The Palestinian Authority says these people are often victims themselves. The Israeli army has a practise of demolishing the family homes of perpetrators of violence, regardless of whether other members of the families are involved in the violence, which the Israeli government, and U.S. lawmakers refer to as ‘terrorism.’

PA President Mahmoud Abbas (Abu Mazen), in a speech read by his foreign affairs adviser Nabil Shaath in June last year, said: “Payments to support the families are a social responsibility to look after innocent people affected by the incarceration or killing of their loved ones.”

“It’s quite frankly racist rhetoric to call all our political prisoners terrorists,” Abbas said. “They are, in actuality, the victims of the occupation, not the creators of the occupation.”

Julie Bishop however disagrees.

“I wrote to the Palestinian Authority on 29 May, to seek clear assurance that Australian funding is not being used to assist Palestinians convicted of politically motivated violence,” Bishop said in her statement released on Monday night.

“I am confident that previous Australian funding to the PA through the World Bank has been used as intended. However, I am concerned that in providing funds for this aspect of the PA’s operations there is an opportunity for it to use its own budget to activities that Australia would never support.”

The squeeze on the Palestinians over the issue climaxed on Monday with the Australian government initiative, hot on the heels of the Taylor Force Act passed by the U.S. Congress, coinciding with a new law enacted in the Israeli Knesset on Monday which allows Israel to deduct amounts commensurate with those being paid to families of political violence, or ‘terrorism,’ from taxes and tariffs that the Israeli government collects on behalf of the Palestinian Authority. Israel has often withheld taxes as a bargaining tool, or punitive measure, despite criticism that the funds they are handling are not the property of Israel but are the property of the Palestinian Authority.

Israel says it intends to dispurse monies deducted from the taxes and tariffs among Israeli victims of ‘terror.’

The Australian government, while taking a different tack, supports the principle that its funds should not be used for compensation to convicted felons. “Any assistance provided by the Palestine Liberation Organisation to those convicted of politically motivated violence is an affront to Australian values, and undermines the prospect of meaningful peace between Israel and the Palestinians,” Ms Bishop said.

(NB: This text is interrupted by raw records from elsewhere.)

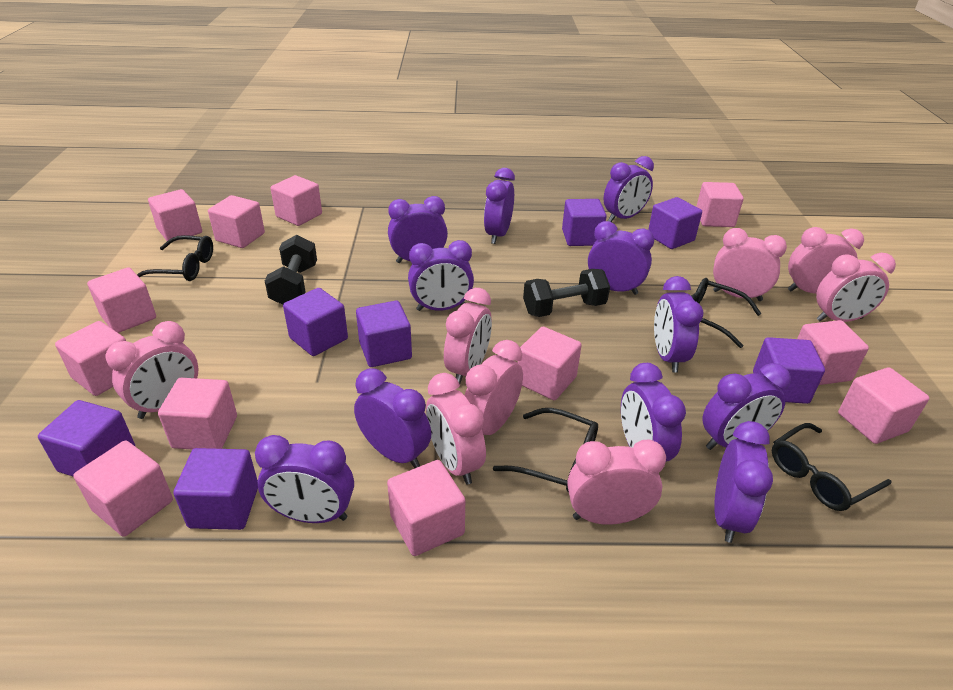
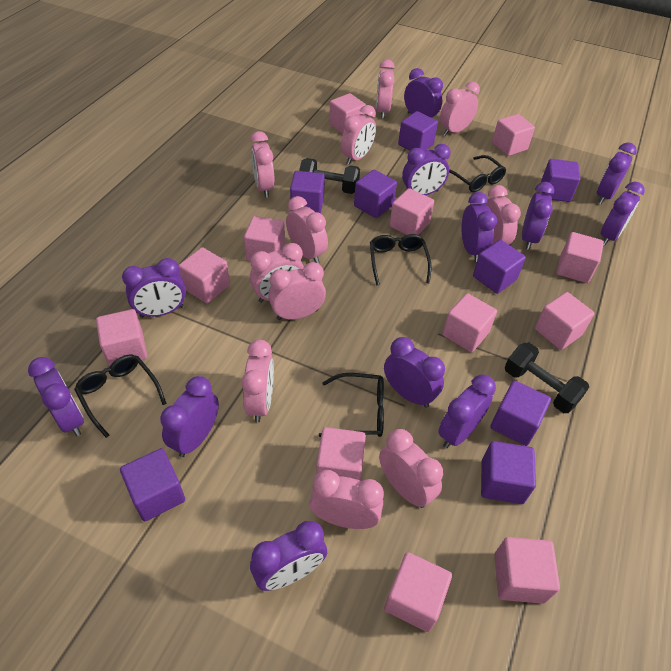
pink clock: [106,321,198,419] [426,373,486,484] [444,288,492,384] [464,340,523,435] [567,439,666,525] [713,228,787,301] [788,227,864,294] [816,253,896,322] = 8 -> [241,340,274,422] [250,131,275,198] [250,243,304,303] [268,262,326,320] [286,196,328,263] [309,470,384,529] [341,105,376,165] [376,59,395,119] [379,429,443,508] [440,82,480,136] [483,185,521,245] = 11
purple clock: [255,435,354,523] [354,368,431,468] [388,196,448,263] [408,240,474,311] [484,168,515,244] [588,221,654,295] [604,156,654,222] [621,363,686,462] [654,276,703,373] [702,363,791,450] [714,421,773,543] = 11 -> [28,357,84,436] [122,258,186,318] [160,376,219,457] [250,521,327,591] [384,337,445,408] [402,144,451,195] [404,68,443,118] [438,374,496,448] [461,192,497,262] [522,182,554,250] [597,142,637,204] [600,182,645,245] = 12
purple cube: [38,400,135,476] [173,448,258,530] [283,288,348,356] [356,301,412,367] [562,199,606,246] [648,197,702,249] [753,337,825,404] = 7 -> [120,448,185,521] [290,171,325,214] [354,170,397,218] [398,111,438,151] [473,240,526,294] [481,441,536,504] [490,380,551,446] [541,159,581,202] = 8

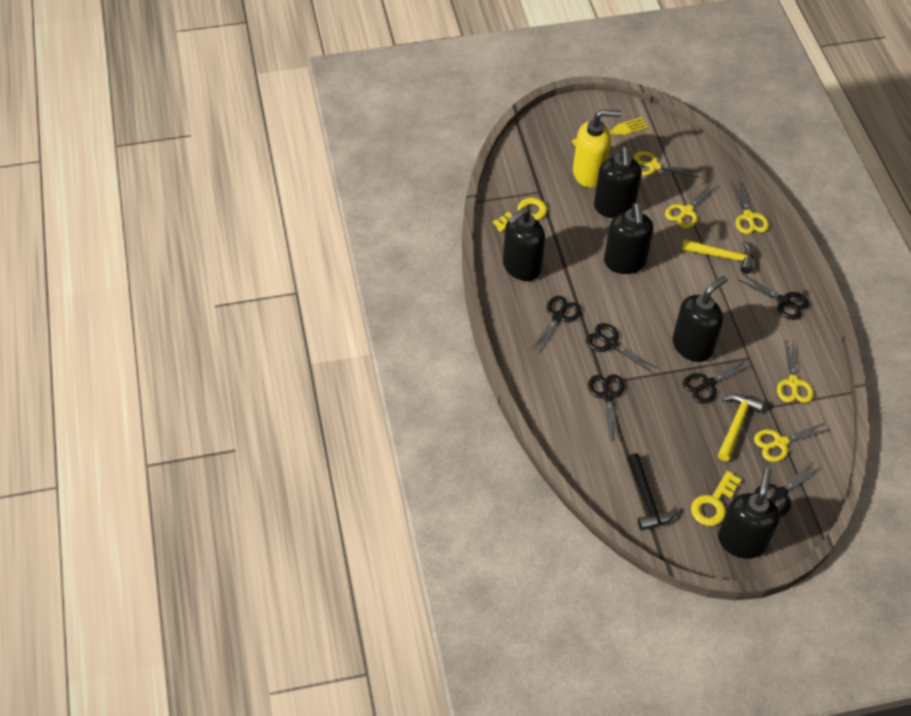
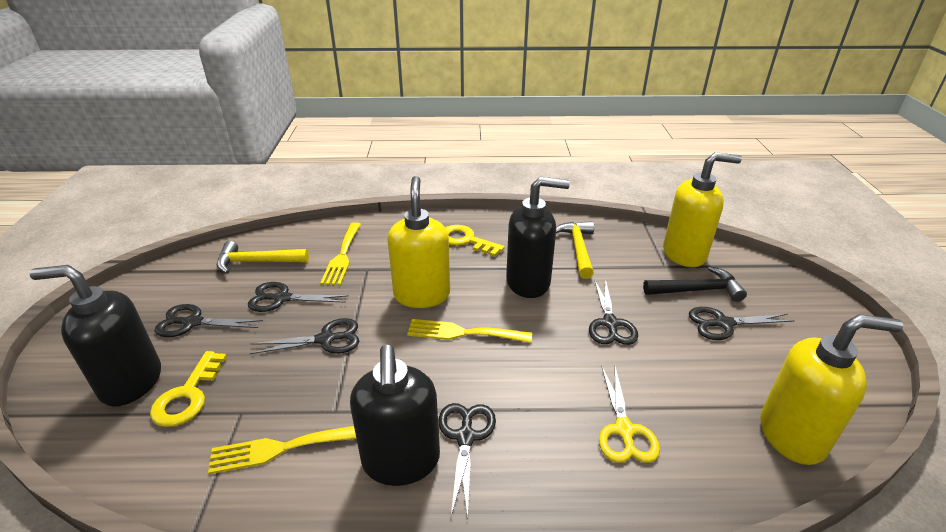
black soap dispenser: [503,207,545,281] [594,147,642,218] [604,203,654,274] [672,276,728,362] [718,468,780,559] = 5 -> [30,265,161,407] [350,345,440,486] [506,177,570,298] = 3
yellow fork: [572,117,649,146] = 1 -> [208,426,356,474] [320,222,361,285] [407,319,532,343] = 3
yellow scissors: [634,151,700,177] [665,182,718,229] [731,179,769,234] [754,422,831,462] [777,339,813,403] = 5 -> [599,366,660,463] = 1
yellow soap dispenser: [573,110,621,188] = 1 -> [387,176,450,308] [663,152,742,267] [760,314,903,465] = 3

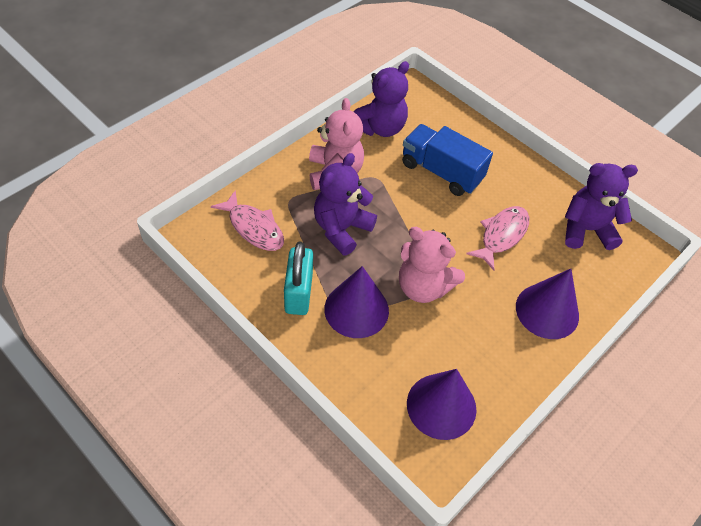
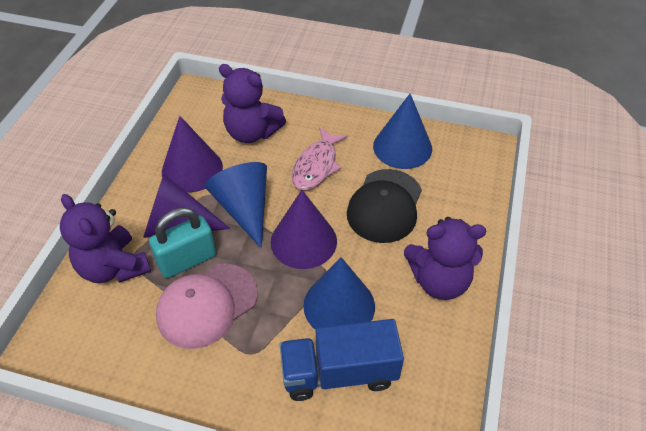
black cap: none = 0 -> [347,169,422,243] = 1
blue cone: none = 0 -> [205,162,267,248] [303,257,375,330] [373,94,432,169] = 3
pink cap: none = 0 -> [156,263,258,349] = 1
pink fish: [211,191,284,251] [466,206,529,271] = 2 -> [292,127,348,190] = 1
pink teddy bear: [309,98,364,190] [399,227,465,303] = 2 -> none = 0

“The Australian Government remains committed to supporting vulnerable Palestinians with access to basic services, including health care, food, water, improved sanitation and shelter. We will now direct our $10 million allocation to the United Nations’ Humanitarian Fund for the Palestinian Territories which supports these services.”

“The United Nations’ Humanitarian Fund helps 1.9 million people. Approximately 75 per cent of its funding will be spent in Gaza where the humanitarian situation continues to deteriorate,” said the Australian foreign minister.

“The Australian Government has informed the PA and the World Bank of our decision,” she added.

While the Australian and the Israelis were joining the Americans on Monday in choking off aid to the Palestinians, a number of high profile U.S. Republican and Democrat officials, including a former Secretary of State, were calling on the U.S. government to reinstate funds to the United Nations Relief and Works Agency which were being directed to Palestinian aid.

“This financial gap puts into question the ability of UNRWA to continue to deliver education and health care services to millions of people, and has national security ramifications for our closest allies, including Israel and Jordan. We urge you to restore U.S. funding to help fill this gap,” Thomas Pickering and Edward Perkins, who served under President George H.W. Bush; for Secretary of State Madeleine Albright and Bill Richardson, who served under President Bill Clinton; John Negroponte, who served under President George W. Bush; and Susan Rice and Samantha Power, who served under President Barack Obama, wrote in a letter to Secretary of State Mike Pompeo and U.S. Ambassador to the UN NIkki Haley, forwarded on Monday.